* begin Available data *

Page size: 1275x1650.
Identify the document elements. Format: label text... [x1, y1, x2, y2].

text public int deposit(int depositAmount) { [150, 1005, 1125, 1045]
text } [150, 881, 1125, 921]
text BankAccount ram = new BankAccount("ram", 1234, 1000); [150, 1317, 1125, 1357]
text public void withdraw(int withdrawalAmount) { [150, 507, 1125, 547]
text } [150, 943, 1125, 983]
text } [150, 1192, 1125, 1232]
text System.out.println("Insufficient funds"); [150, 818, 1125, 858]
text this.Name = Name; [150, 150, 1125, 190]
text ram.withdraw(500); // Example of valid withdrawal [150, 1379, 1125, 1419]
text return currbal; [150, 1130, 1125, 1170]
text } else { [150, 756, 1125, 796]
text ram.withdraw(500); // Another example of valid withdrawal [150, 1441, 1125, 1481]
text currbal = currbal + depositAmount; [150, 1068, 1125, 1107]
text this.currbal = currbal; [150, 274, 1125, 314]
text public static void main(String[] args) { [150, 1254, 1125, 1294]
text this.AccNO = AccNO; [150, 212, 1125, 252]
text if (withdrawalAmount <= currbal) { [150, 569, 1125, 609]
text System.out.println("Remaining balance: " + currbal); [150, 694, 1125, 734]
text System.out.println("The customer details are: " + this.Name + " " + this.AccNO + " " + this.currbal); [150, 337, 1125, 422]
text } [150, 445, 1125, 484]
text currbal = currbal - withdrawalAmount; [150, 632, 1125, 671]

* end Available data *

- **Exercise details**: Reproduce these lines verbatim, covering every item in the data.

- **Task solution**:
Page size: 1275x1650.
Identify the document elements. Format: label text... [x1, y1, x2, y2].

text public int deposit(int depositAmount) { [150, 1005, 1125, 1045]
text } [150, 881, 1125, 921]
text BankAccount ram = new BankAccount("ram", 1234, 1000); [150, 1317, 1125, 1357]
text public void withdraw(int withdrawalAmount) { [150, 507, 1125, 547]
text } [150, 943, 1125, 983]
text } [150, 1192, 1125, 1232]
text System.out.println("Insufficient funds"); [150, 818, 1125, 858]
text this.Name = Name; [150, 150, 1125, 190]
text ram.withdraw(500); // Example of valid withdrawal [150, 1379, 1125, 1419]
text return currbal; [150, 1130, 1125, 1170]
text } else { [150, 756, 1125, 796]
text ram.withdraw(500); // Another example of valid withdrawal [150, 1441, 1125, 1481]
text currbal = currbal + depositAmount; [150, 1068, 1125, 1107]
text this.currbal = currbal; [150, 274, 1125, 314]
text public static void main(String[] args) { [150, 1254, 1125, 1294]
text this.AccNO = AccNO; [150, 212, 1125, 252]
text if (withdrawalAmount <= currbal) { [150, 569, 1125, 609]
text System.out.println("Remaining balance: " + currbal); [150, 694, 1125, 734]
text System.out.println("The customer details are: " + this.Name + " " + this.AccNO + " " + this.currbal); [150, 337, 1125, 422]
text } [150, 445, 1125, 484]
text currbal = currbal - withdrawalAmount; [150, 632, 1125, 671]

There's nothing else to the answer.